Using the records below, report how many lines include "attentes", and give no more than the number.
### Dataset
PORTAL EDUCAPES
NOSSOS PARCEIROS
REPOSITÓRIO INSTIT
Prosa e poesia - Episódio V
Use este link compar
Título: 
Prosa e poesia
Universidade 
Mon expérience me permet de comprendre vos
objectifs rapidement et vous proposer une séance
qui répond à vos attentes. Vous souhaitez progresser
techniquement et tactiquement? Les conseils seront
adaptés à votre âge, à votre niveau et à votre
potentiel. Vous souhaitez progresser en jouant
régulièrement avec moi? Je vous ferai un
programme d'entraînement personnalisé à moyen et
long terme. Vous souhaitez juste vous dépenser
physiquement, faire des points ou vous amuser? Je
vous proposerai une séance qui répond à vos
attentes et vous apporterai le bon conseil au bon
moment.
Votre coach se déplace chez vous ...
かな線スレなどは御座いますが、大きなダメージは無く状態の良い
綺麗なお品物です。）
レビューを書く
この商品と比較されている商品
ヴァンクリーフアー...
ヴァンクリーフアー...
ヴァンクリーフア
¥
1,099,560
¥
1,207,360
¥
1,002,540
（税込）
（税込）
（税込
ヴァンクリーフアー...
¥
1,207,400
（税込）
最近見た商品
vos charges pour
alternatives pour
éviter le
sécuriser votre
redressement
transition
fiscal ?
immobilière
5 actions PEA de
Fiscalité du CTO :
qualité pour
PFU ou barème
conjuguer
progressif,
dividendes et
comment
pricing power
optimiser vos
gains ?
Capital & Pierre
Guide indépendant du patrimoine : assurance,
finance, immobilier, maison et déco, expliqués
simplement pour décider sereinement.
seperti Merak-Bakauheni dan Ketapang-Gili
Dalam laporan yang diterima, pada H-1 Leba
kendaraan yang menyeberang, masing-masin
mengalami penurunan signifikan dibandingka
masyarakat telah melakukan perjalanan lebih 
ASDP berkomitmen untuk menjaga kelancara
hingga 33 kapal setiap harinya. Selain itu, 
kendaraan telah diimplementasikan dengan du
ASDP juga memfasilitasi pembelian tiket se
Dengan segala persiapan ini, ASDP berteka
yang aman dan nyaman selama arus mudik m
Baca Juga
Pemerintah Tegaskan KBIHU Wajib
######
### Dataset
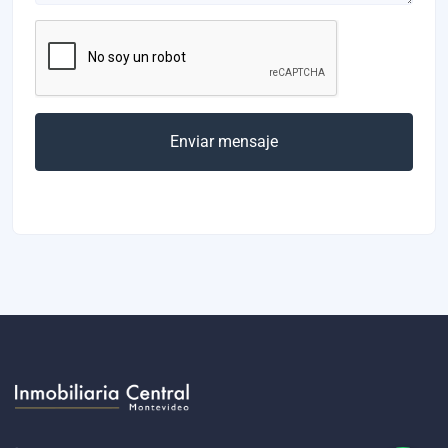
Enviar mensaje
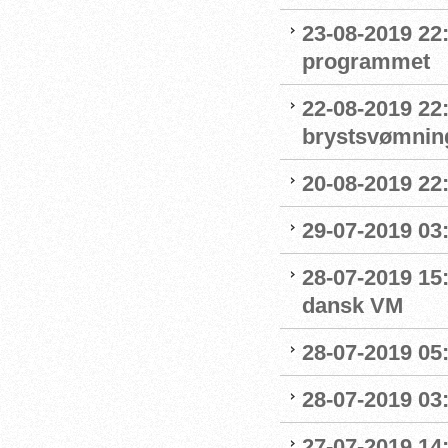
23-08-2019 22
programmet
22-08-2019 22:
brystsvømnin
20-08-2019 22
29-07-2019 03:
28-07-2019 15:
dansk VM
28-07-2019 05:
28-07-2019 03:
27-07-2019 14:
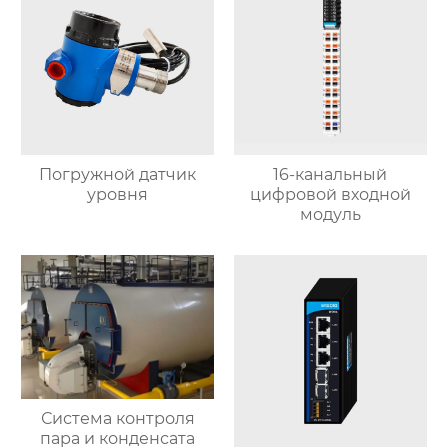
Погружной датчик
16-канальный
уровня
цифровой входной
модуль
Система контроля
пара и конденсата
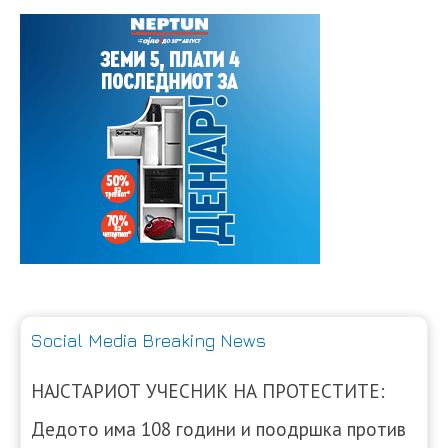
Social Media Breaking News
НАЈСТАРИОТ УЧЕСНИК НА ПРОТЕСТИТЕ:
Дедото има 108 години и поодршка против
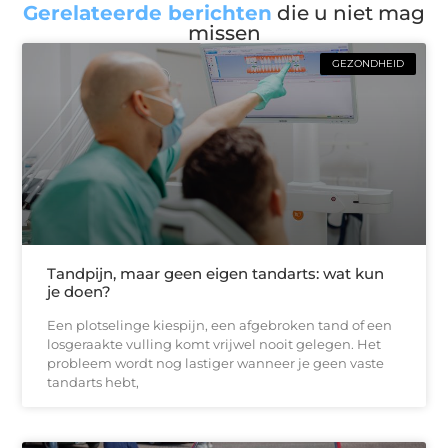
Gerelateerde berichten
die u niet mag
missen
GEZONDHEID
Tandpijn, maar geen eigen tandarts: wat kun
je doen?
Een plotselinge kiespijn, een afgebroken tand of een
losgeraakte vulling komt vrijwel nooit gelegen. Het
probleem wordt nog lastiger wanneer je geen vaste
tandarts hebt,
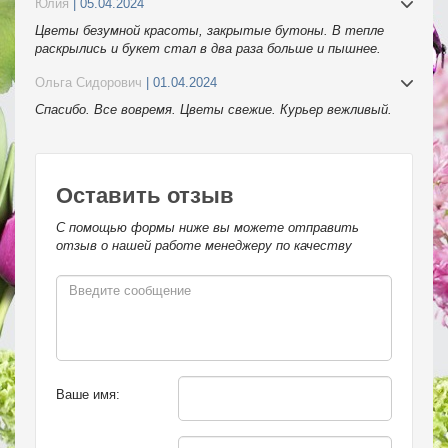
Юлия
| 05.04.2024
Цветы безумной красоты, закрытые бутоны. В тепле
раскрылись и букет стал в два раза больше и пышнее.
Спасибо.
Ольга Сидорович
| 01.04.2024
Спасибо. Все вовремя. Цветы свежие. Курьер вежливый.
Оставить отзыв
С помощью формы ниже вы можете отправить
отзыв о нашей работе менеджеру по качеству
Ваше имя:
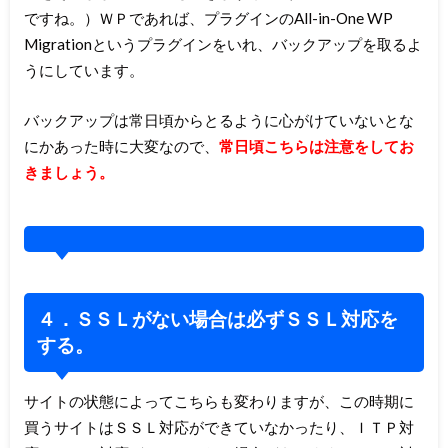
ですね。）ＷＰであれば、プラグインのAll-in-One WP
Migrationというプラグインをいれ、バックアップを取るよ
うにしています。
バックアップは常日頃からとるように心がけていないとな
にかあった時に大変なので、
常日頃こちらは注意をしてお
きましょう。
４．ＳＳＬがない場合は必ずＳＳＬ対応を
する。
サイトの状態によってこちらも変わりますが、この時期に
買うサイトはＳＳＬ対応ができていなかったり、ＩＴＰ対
######
### Dataset
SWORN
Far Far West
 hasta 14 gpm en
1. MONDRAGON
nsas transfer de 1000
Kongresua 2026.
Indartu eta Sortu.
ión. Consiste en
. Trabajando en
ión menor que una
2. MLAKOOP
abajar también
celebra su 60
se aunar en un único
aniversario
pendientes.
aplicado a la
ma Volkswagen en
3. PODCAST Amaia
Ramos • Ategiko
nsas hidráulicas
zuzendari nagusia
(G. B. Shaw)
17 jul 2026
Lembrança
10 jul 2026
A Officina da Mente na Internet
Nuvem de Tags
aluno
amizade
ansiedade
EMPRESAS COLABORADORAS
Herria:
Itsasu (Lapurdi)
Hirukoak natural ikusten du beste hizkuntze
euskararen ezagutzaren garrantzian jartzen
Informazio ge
######
[Your solution]:
2